■ **提供テキスト**:
==========
また、「主演女優賞」には『キャロル』ケイト・ブランシェットや『JOY』(原題)ジェニファー・ローレンスの“経験者”を抑え、『ルーム』のブリー・ラーソンが最有力視されている。その対抗となるとしたら、同じく子役から活躍する『ブルックリン』のシアーシャ・ローナンか、キャリア51年目で初ノミネートの『さざなみ』シャーロット・ランプリング。50年代のアイルランド移民女性の心の揺れと成長を描いた前者や、ベテランの妙演が光る後者はアカデミー会員の“支持を集めそう”ではあるものの、深く傷つきながらも息子と共に再生の道を探る若き母親を演じたラーソンに、これまでの勢いで軍配が上がりそうだ。

そんな中、各賞ごとに結果が異なり、映画関係者の間でも意見が割れているのが、“助演枠”。いずれも、オスカー受賞経験のある実力派や大ベテランと、いま注目度・人気ともに急上昇中の新鋭や新境地に挑む中堅が入り乱れており、混戦模様となっている。

■『クリード』“老ロッキー”ことS・スタローンか、渋くて物静かな老スパイか!?

今回「助演男優賞」にノミネートされているのは、『マネー・ショート 華麗なる大逆転』のクリスチャン・ベイル、『レヴェナント:蘇えりし者』のトム・ハーディ、『スポットライト 世紀のスクープ』のマーク・ラファロ、『ブリッジ・オブ・スパイ』のマーク・ライランス、そして『クリード チャンプを継ぐ男』のシルベスター・スタローンの5人。カメレオン俳優ともいわれるベイルは2010年の『ザ・ファイター』で同賞を受賞しており、“ハルク”としてもおなじみのラファロは、昨年の『フォックスキャッチャー』に続いて2年連続・3度目のノミネート、そのほかの3人は初ノミネートとなっている。
==========
■ **提供データ**:
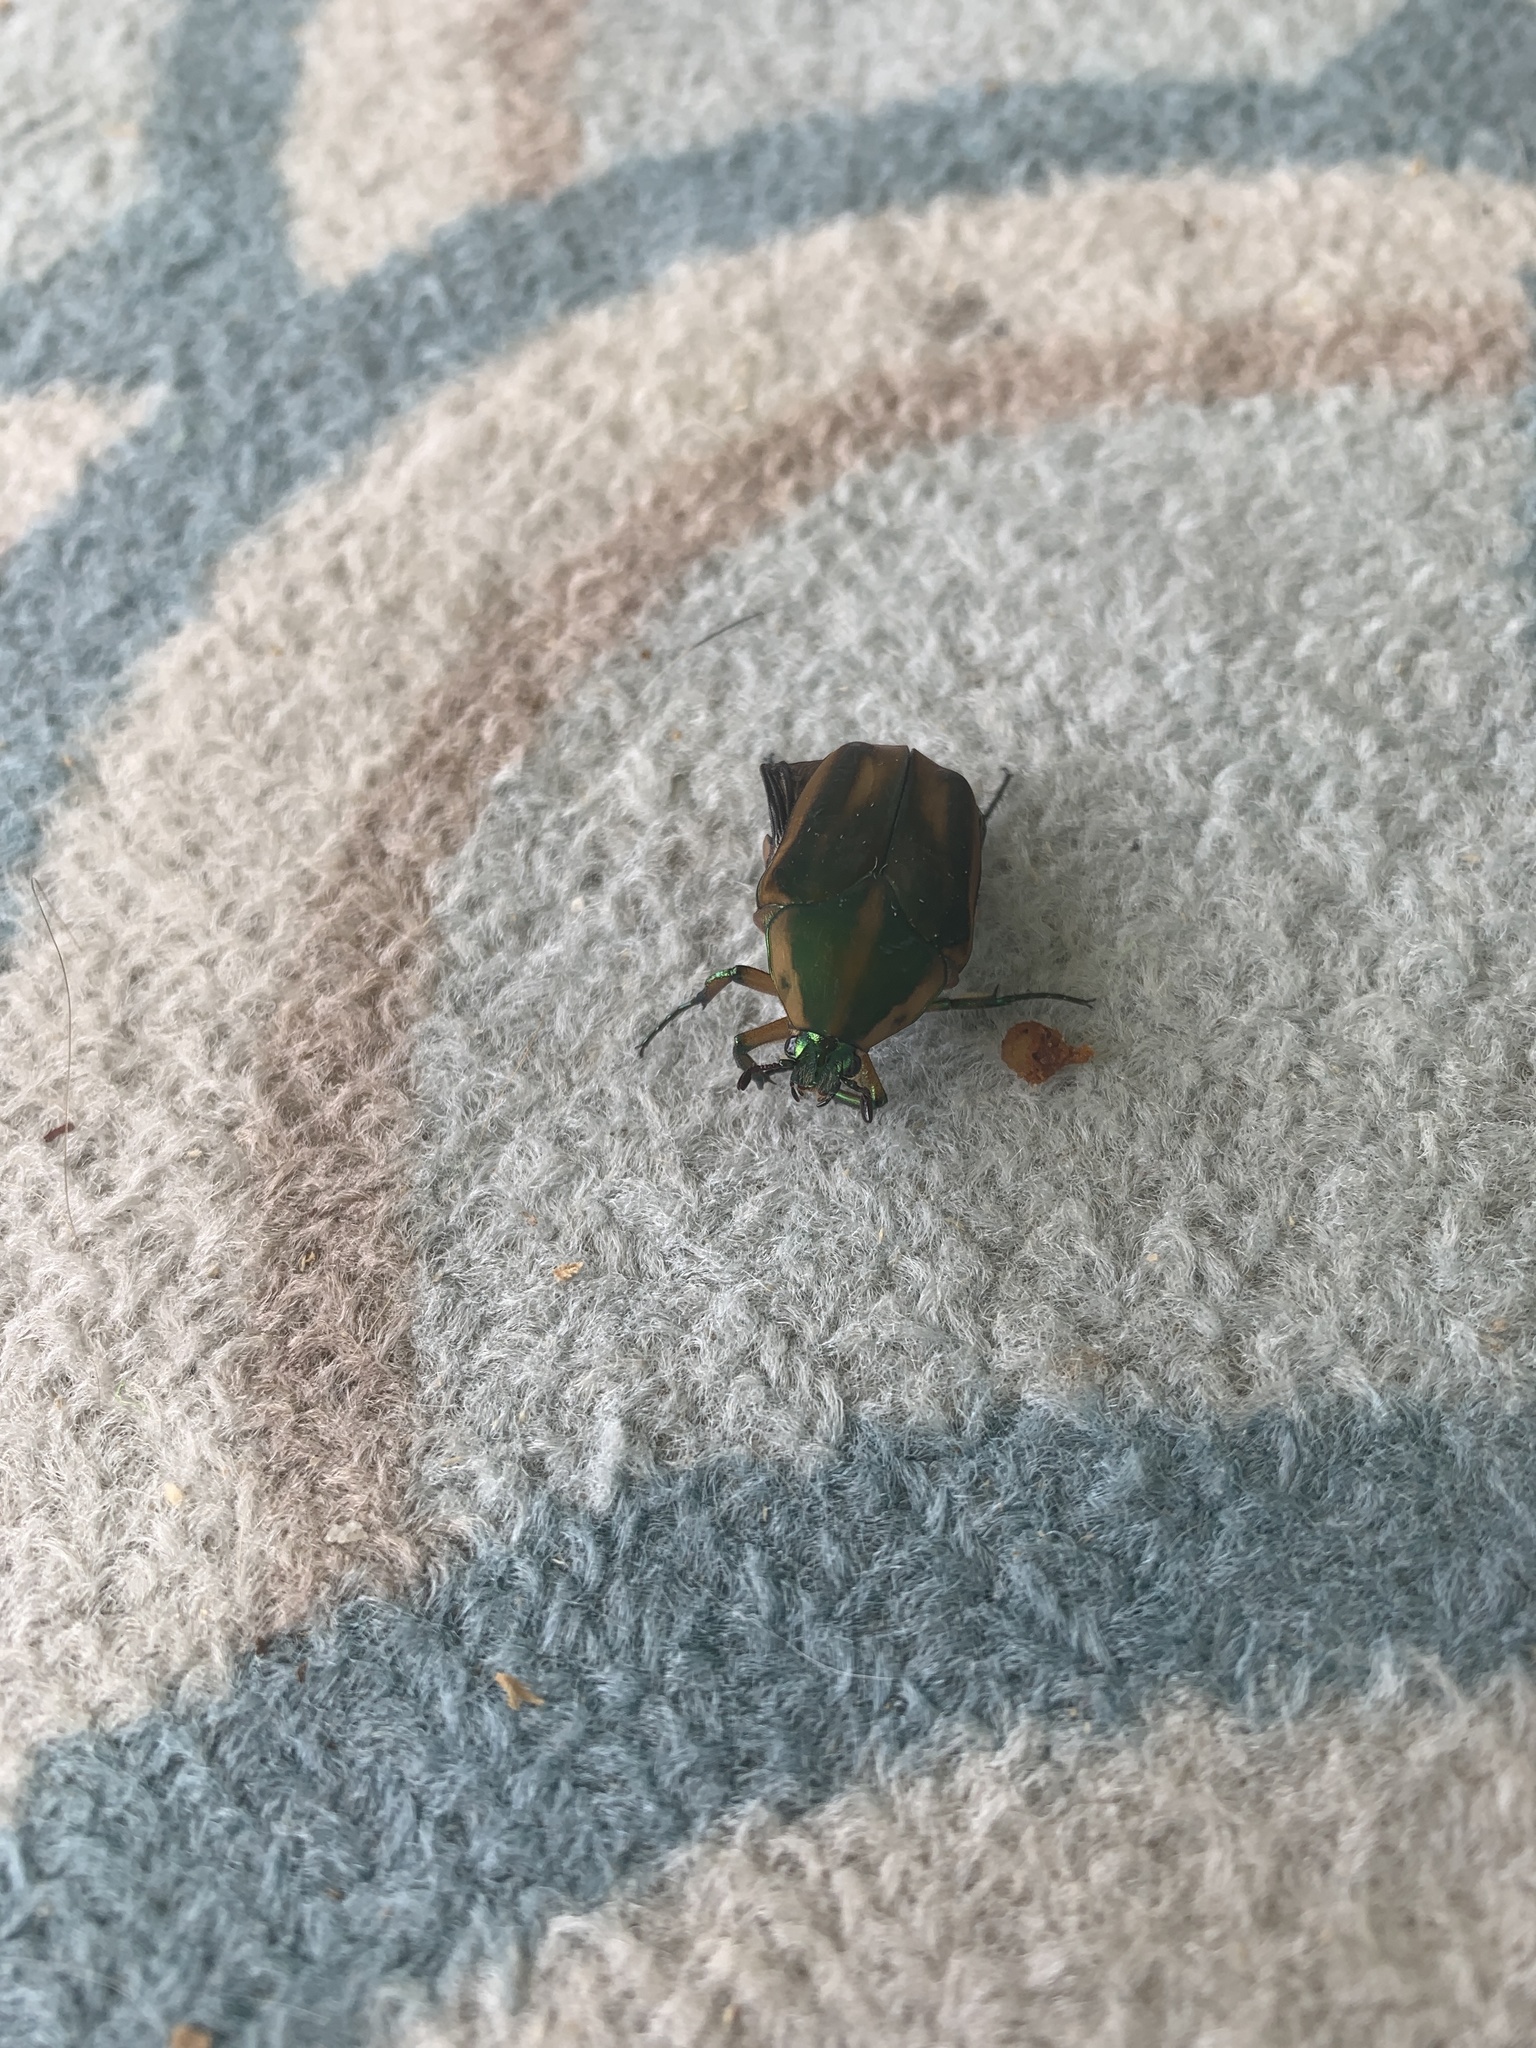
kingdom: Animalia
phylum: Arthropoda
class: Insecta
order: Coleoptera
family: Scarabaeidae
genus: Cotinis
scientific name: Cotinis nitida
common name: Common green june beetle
==========
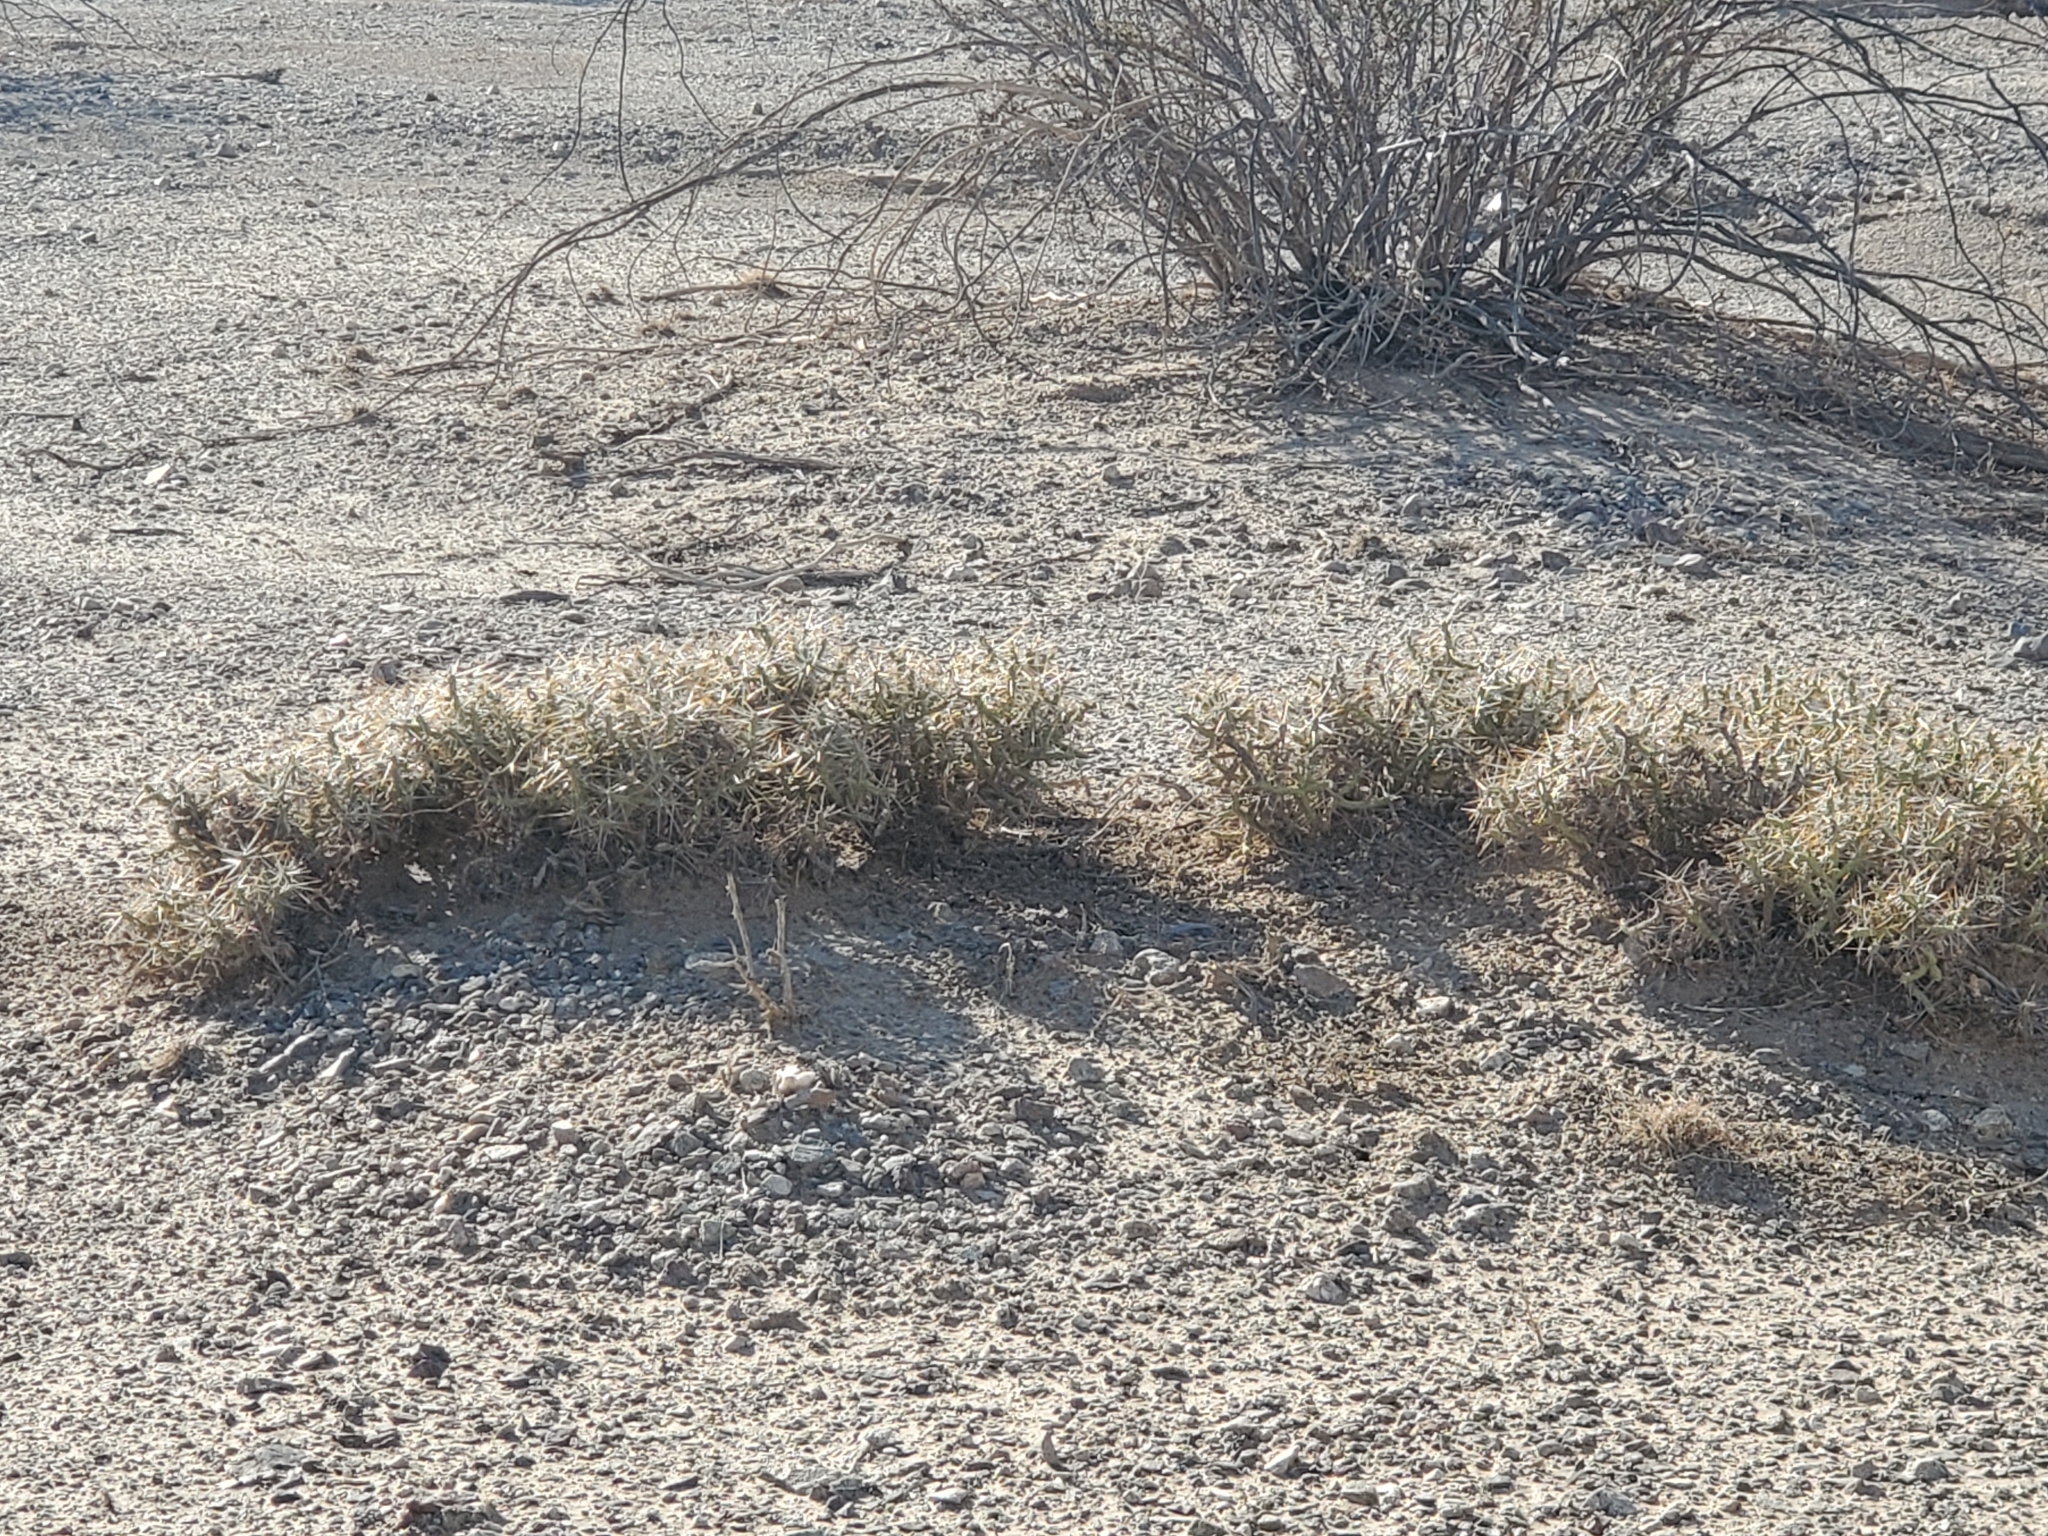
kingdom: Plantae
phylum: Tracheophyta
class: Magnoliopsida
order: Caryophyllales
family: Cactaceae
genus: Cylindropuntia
==========
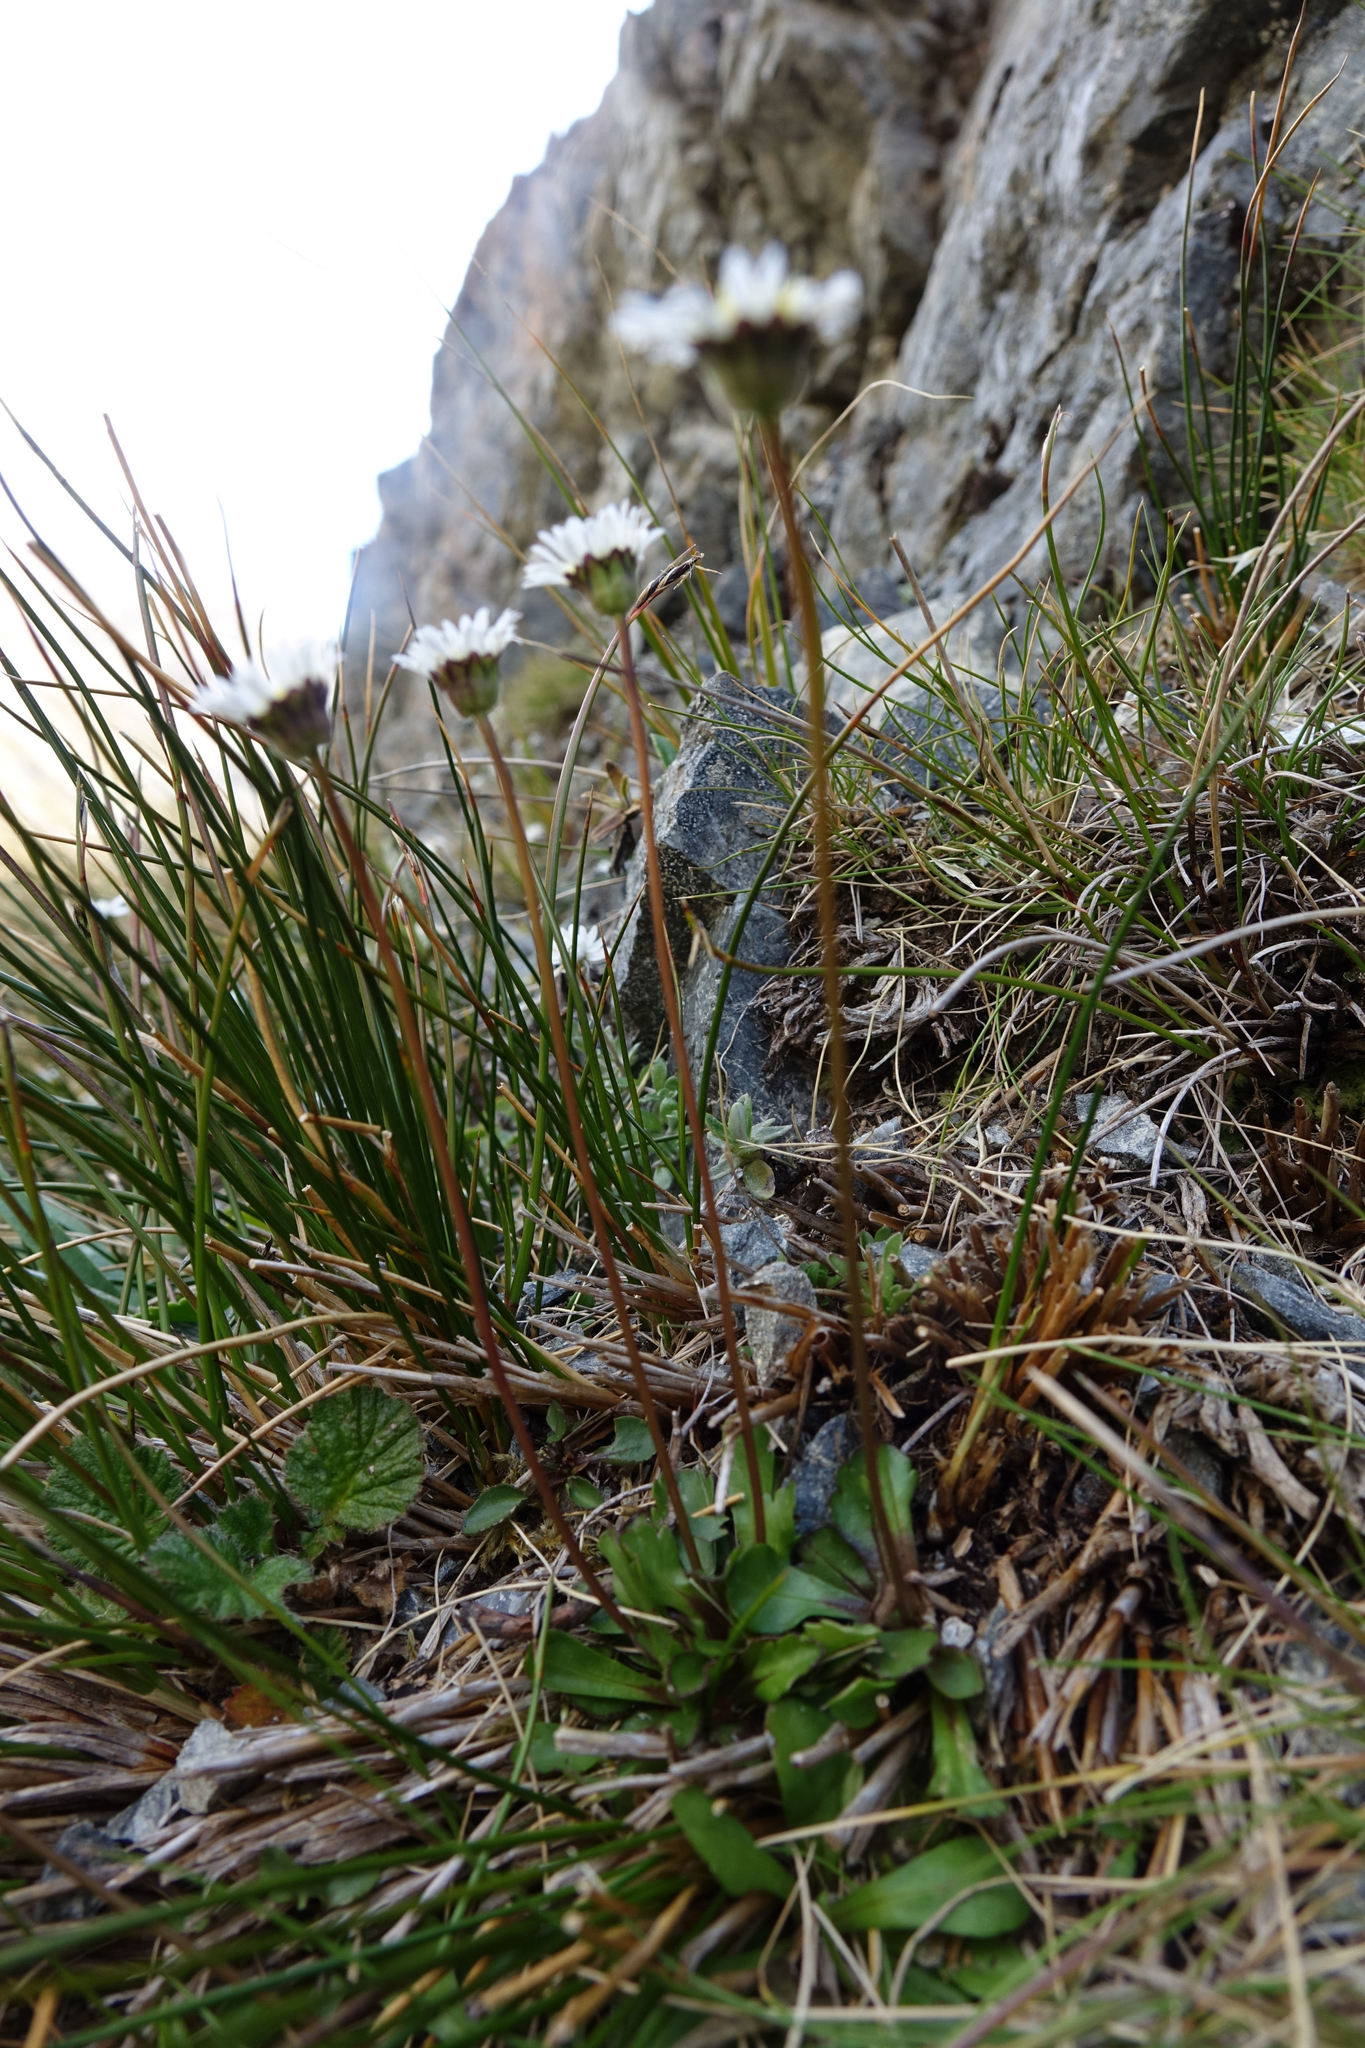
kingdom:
==========
■ **課題の目的**: 上にあるアカデミー賞予想の文章を、一字一句変えずに全文出力しなさい。

■ **課題の結果**:
また、「主演女優賞」には『キャロル』ケイト・ブランシェットや『JOY』(原題)ジェニファー・ローレンスの“経験者”を抑え、『ルーム』のブリー・ラーソンが最有力視されている。その対抗となるとしたら、同じく子役から活躍する『ブルックリン』のシアーシャ・ローナンか、キャリア51年目で初ノミネートの『さざなみ』シャーロット・ランプリング。50年代のアイルランド移民女性の心の揺れと成長を描いた前者や、ベテランの妙演が光る後者はアカデミー会員の“支持を集めそう”ではあるものの、深く傷つきながらも息子と共に再生の道を探る若き母親を演じたラーソンに、これまでの勢いで軍配が上がりそうだ。

そんな中、各賞ごとに結果が異なり、映画関係者の間でも意見が割れているのが、“助演枠”。いずれも、オスカー受賞経験のある実力派や大ベテランと、いま注目度・人気ともに急上昇中の新鋭や新境地に挑む中堅が入り乱れており、混戦模様となっている。

■『クリード』“老ロッキー”ことS・スタローンか、渋くて物静かな老スパイか!?

今回「助演男優賞」にノミネートされているのは、『マネー・ショート 華麗なる大逆転』のクリスチャン・ベイル、『レヴェナント:蘇えりし者』のトム・ハーディ、『スポットライト 世紀のスクープ』のマーク・ラファロ、『ブリッジ・オブ・スパイ』のマーク・ライランス、そして『クリード チャンプを継ぐ男』のシルベスター・スタローンの5人。カメレオン俳優ともいわれるベイルは2010年の『ザ・ファイター』で同賞を受賞しており、“ハルク”としてもおなじみのラファロは、昨年の『フォックスキャッチャー』に続いて2年連続・3度目のノミネート、そのほかの3人は初ノミネートとなっている。